Wednesday 3 April 2013

SeaWomen (haenyeo): community, politics and change

An exchange between the cultural health psychologist Dr Anne Hilty and the artist Mikhail Karikis

MK: Anne, at the start of this project (SeaWomen), before I even knew there was going to be a project, you created contacts between local Jeju experts and myself, and transmitted to me information and specialist knowledge on the culture of the island and the haenyeo subculture. I am interested in the politics and ethics of generosity, and the trust in sharing knowledge, information and contacts. Working in the field of the arts, which is largely defined by a constant demarcation of who is inside and who outside, I was pleasantly surprised by your attitude. Do you think that this is connected with your profession and area of research? Or might it also have to do with the politics of being a foreigner and the desire to create a sense of community?

AH: I think my eagerness to share knowledge of Jeju and local contacts is certainly related to my position as a foreigner/outsider studying the local culture, although I don't know if it relates to a sense of community – as I am building that with locals themselves. Perhaps more significant is the fact that my background is in psychology, and my cultural heritage American – the former, about freely sharing knowledge and ideas; the latter, an immigration-based culture that tends toward openness to strangers.

MK: I’d like to persist on the subject of community. On Jeju I was introduced to members of a group of women who are educated and have activist and feminist concerns. In fact some of them have good contacts with the haenyeo or research the haenyeo community. How does this community of women relate with that of the haenyeo?  How do other contemporary women on the island (please excuse my generalisation) relate to the older generation of sea-women? Do they interact and in what contexts?
AH: I think that the local feminists, scholars and researchers of women's studies are keenly interested in the haenyeo subculture as a model of 'eco-feminism' – although the haenyeo themselves, strong and independent as they are, would disagree with that label. Generally, however, social strata also come into play, as the haenyeo – while immensely knowledgeable about the marine and agricultural environment – are generally not educated or particularly interested in matters outside of Korea or even Jeju. On this basis, while the educated urban women tend to have great respect for the haenyeo, the two groups don't identify very closely or interact with one another. 

MK:  When I was on Jeju, I noticed that there are polarised perceptions of the haenyeo profession. There is a sense of pride and a distinct professional identity shared by the haenyeo, but many from outside that community greeted my interest in the diving women with amusement or even surprise. Is there a social stigma attached to the haenyeo profession?
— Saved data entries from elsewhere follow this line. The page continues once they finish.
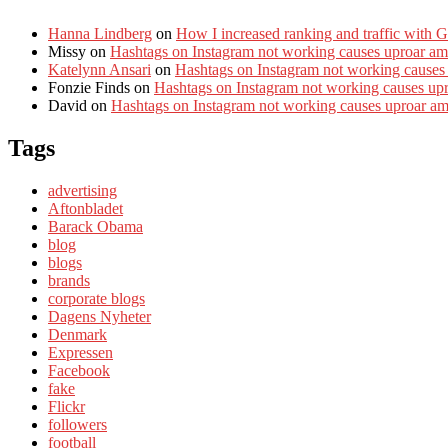
Hanna Lindberg
on
How I increased ranking and traffic with 
Missy
on
Hashtags on Instagram not working causes uproar am
Katelynn Ansari
on
Hashtags on Instagram not working causes
Fonzie Finds
on
Hashtags on Instagram not working causes up
David
on
Hashtags on Instagram not working causes uproar a
Tags
advertising
Aftonbladet
Barack Obama
blog
blogs
brands
corporate blogs
Dagens Nyheter
Denmark
Expressen
Facebook
fake
Flickr
followers
football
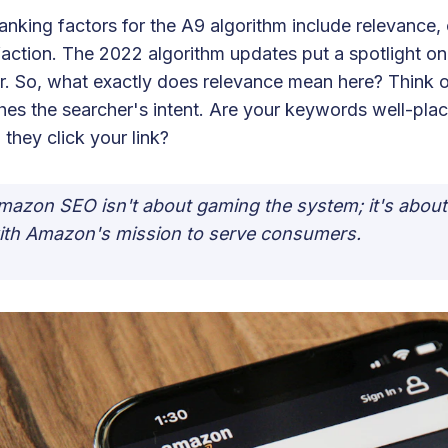
anking factors for the A9 algorithm include relevance,
faction. The 2022 algorithm updates put a spotlight on
r. So, what exactly does relevance mean here? Think of
es the searcher's intent. Are your keywords well-pla
they click your link?
mazon SEO isn't about gaming the system; it's abou
ith Amazon's mission to serve consumers.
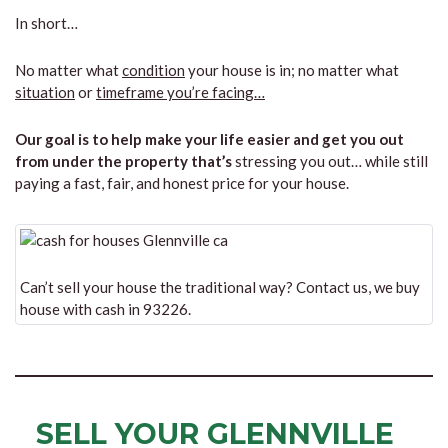
In short…
No matter what
condition
your house is in; no matter what
situation
or
timeframe you’re facing…
Our goal is to help make your life easier and get you out
from under the property that’s
stressing you out… while still
paying a fast, fair, and honest price for your house.
Can’t sell your house the traditional way? Contact us, we buy
house with cash in 93226.
SELL YOUR GLENNVILLE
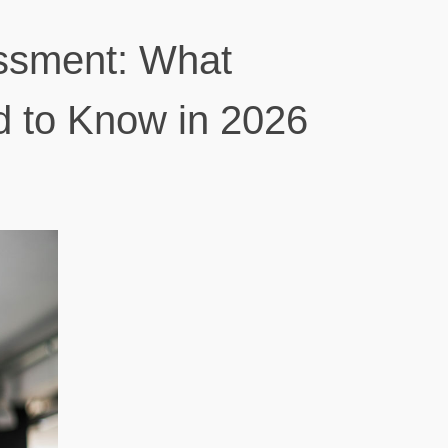
ssment: What
d to Know in 2026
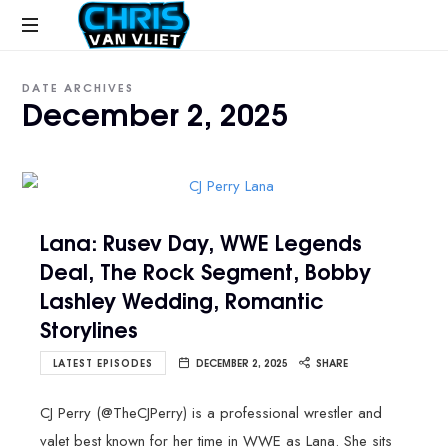
CHRISVANVLIET.COM
The
DATE ARCHIVES
online
December 2, 2025
home
of
Chris
Van
Vliet
Lana: Rusev Day, WWE Legends
Deal, The Rock Segment, Bobby
Lashley Wedding, Romantic
Storylines
LATEST EPISODES
DECEMBER 2, 2025
SHARE
CJ Perry (@TheCJPerry) is a professional wrestler and
valet best known for her time in WWE as Lana. She sits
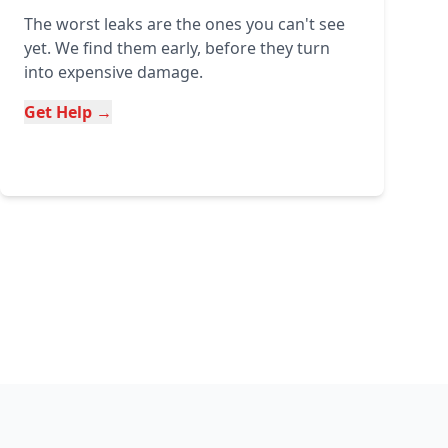
The worst leaks are the ones you can't see
yet. We find them early, before they turn
into expensive damage.
Get Help →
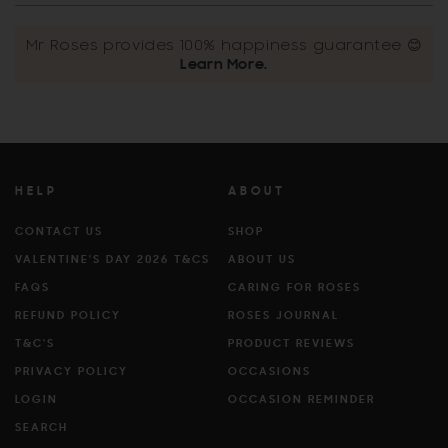
Mr Roses provides 100% happiness guarantee 😊
Learn More.
HELP
ABOUT
CONTACT US
SHOP
VALENTINE'S DAY 2026 T&CS
ABOUT US
FAQS
CARING FOR ROSES
REFUND POLICY
ROSES JOURNAL
T&C'S
PRODUCT REVIEWS
PRIVACY POLICY
OCCASIONS
LOGIN
OCCASION REMINDER
SEARCH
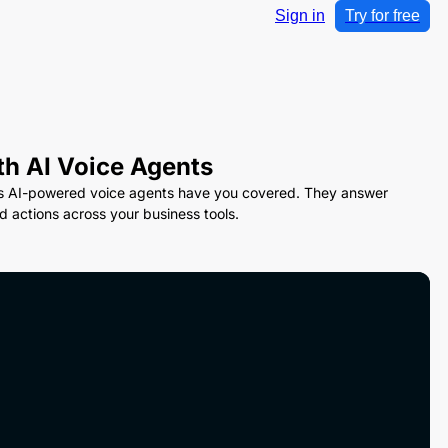
Sign in
Try for free
th AI Voice Agents
ink’s AI-powered voice agents have you covered. They answer
 actions across your business tools.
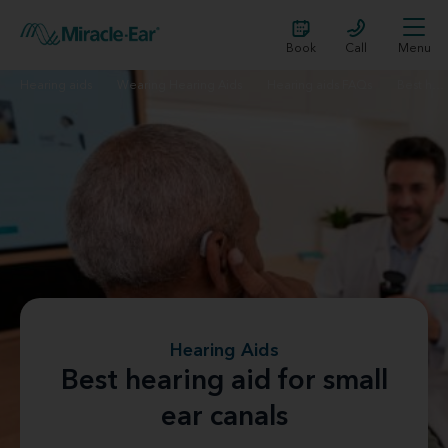
Book
Call
Menu
Hearing aids
Wearing Hearing Aids
Hearing aids FAQs
Best hearing aid for small ear canals
Hearing Aids
Best hearing aid for small
ear canals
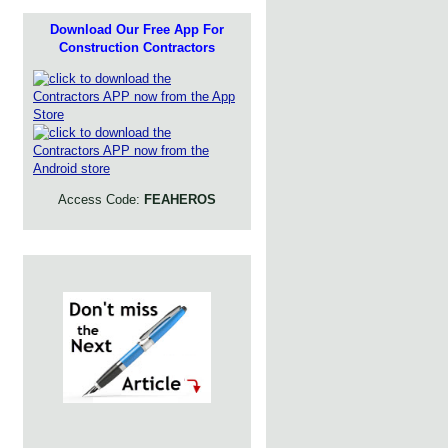
Download Our Free App For
Construction Contractors
Access Code:
FEAHEROS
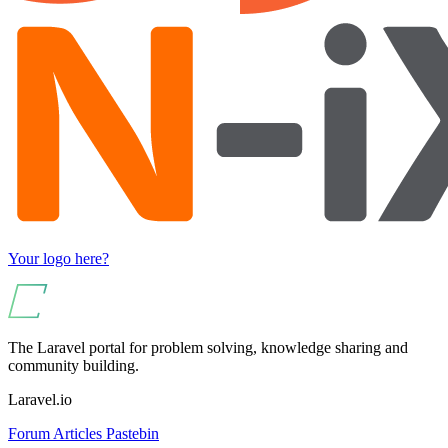
Your logo here?
The Laravel portal for problem solving, knowledge sharing and
community building.
Laravel.io
Forum
Articles
Pastebin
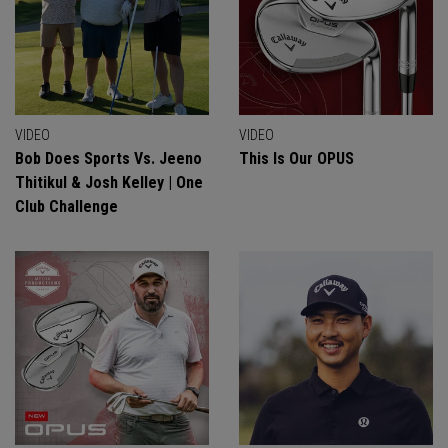
VIDEO
VIDEO
Bob Does Sports Vs. Jeeno
This Is Our OPUS
Thitikul & Josh Kelley | One
Club Challenge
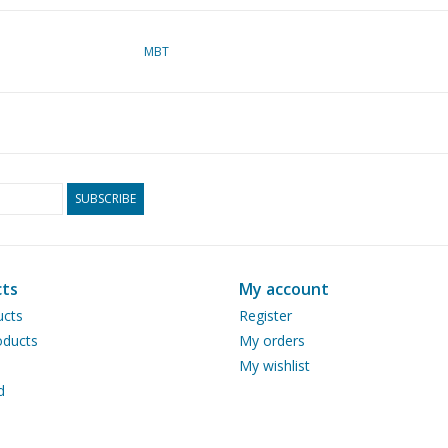
MBT
SUBSCRIBE
ts
My account
ucts
Register
ducts
My orders
My wishlist
d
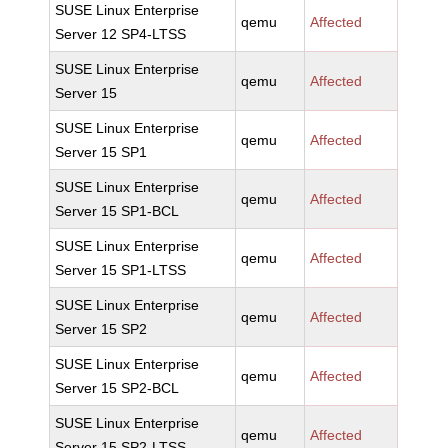
SUSE Linux Enterprise
qemu
Affected
Server 12 SP4-LTSS
SUSE Linux Enterprise
qemu
Affected
Server 15
SUSE Linux Enterprise
qemu
Affected
Server 15 SP1
SUSE Linux Enterprise
qemu
Affected
Server 15 SP1-BCL
SUSE Linux Enterprise
qemu
Affected
Server 15 SP1-LTSS
SUSE Linux Enterprise
qemu
Affected
Server 15 SP2
SUSE Linux Enterprise
qemu
Affected
Server 15 SP2-BCL
SUSE Linux Enterprise
qemu
Affected
Server 15 SP2-LTSS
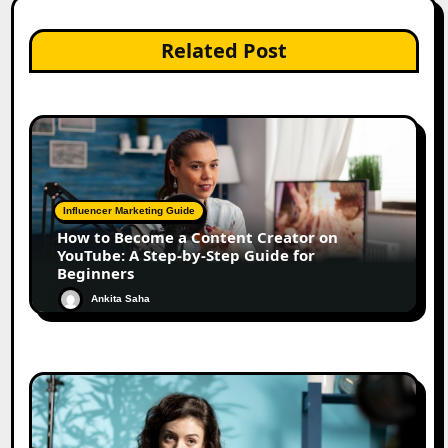
Related Post
Influencer Marketing Guide
How to Become a Content Creator on
YouTube: A Step-by-Step Guide for
Beginners
Ankita Saha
Why do you think people were amused by my research interest?

AH: Among Jeju people there is a deep awareness of the present 'social (touristic) value' of the haenyeo and the interest of outsiders; the group has been studied, filmed, photographed and written about extensively over the past decade or so. I think that your research was unique, however, in that you were focused on sound; also, as you are a 'Westerner' and male, you aren't the typical researcher. As to social stigma, the haenyeo (as well as fishers and farmers) are doing what's known in Korea as ‘3D’ work (dirty, dangerous, and demeaning), and thus conceptualised as part of the lower, uneducated class of manual labour.

MK: What are your particular interests in the haenyeo community and what role do you assume in relation to their culture, its local and wider context?

AH: From the viewpoint of strong, independent women who in many social and economic ways have led their communities in Jeju, I am interested in their influence on Jeju culture overall. Also, as they were involved in demonstrations for independence from Japanese colonization in the earlier twentieth century, they have had a political role that also interests me. In particular, however, I am concerned with their immense marine knowledge, their status as a dying profession and what that means culturally. It is a commonality among societies which, as they modernise, they lose traditions that bind them in community; to witness this process of change and the delicate balance involved is for me both a privilege in terms of its significance, and a grieving for lost indigenous cultural features and wisdom across the globe.
MK: Could you give a brief description of your activities as a cultural health psychologist and how you employ your skills with regard to the haenyeo subculture?

AH: I am here as a social science researcher with a local cultural organisation. Last year, I wrote nearly a hundred articles and a small book on Jeju culture; this year, I am engaged in extensive field research to expand my knowledge base from one of breadth to depth. Specifically, I am a student in the ‘haenyeo hakgyo’ – women divers' school – to learn firsthand about their profession, and prepare myself for further research into the haenyeo profession and community. I am also trekking around the circumference of Jeju observing and chatting with local folk, including haenyeo, as often as possible. I hope to contribute to the diving women's preservation, and the world's honouring of their knowledge and skill, in whatever ways possible, particularly in light of their historically low position in society.

MK: How do you think art could relate with the haenyeo and vice versa?

AH: Art is such a universal means of communication, evoking emotion and impressions by providing visual and/or audial stimuli. Even more than words and information, I think all the arts have a great role to play in the preservation and/or memorialization of this unique indigenous wisdom and practice.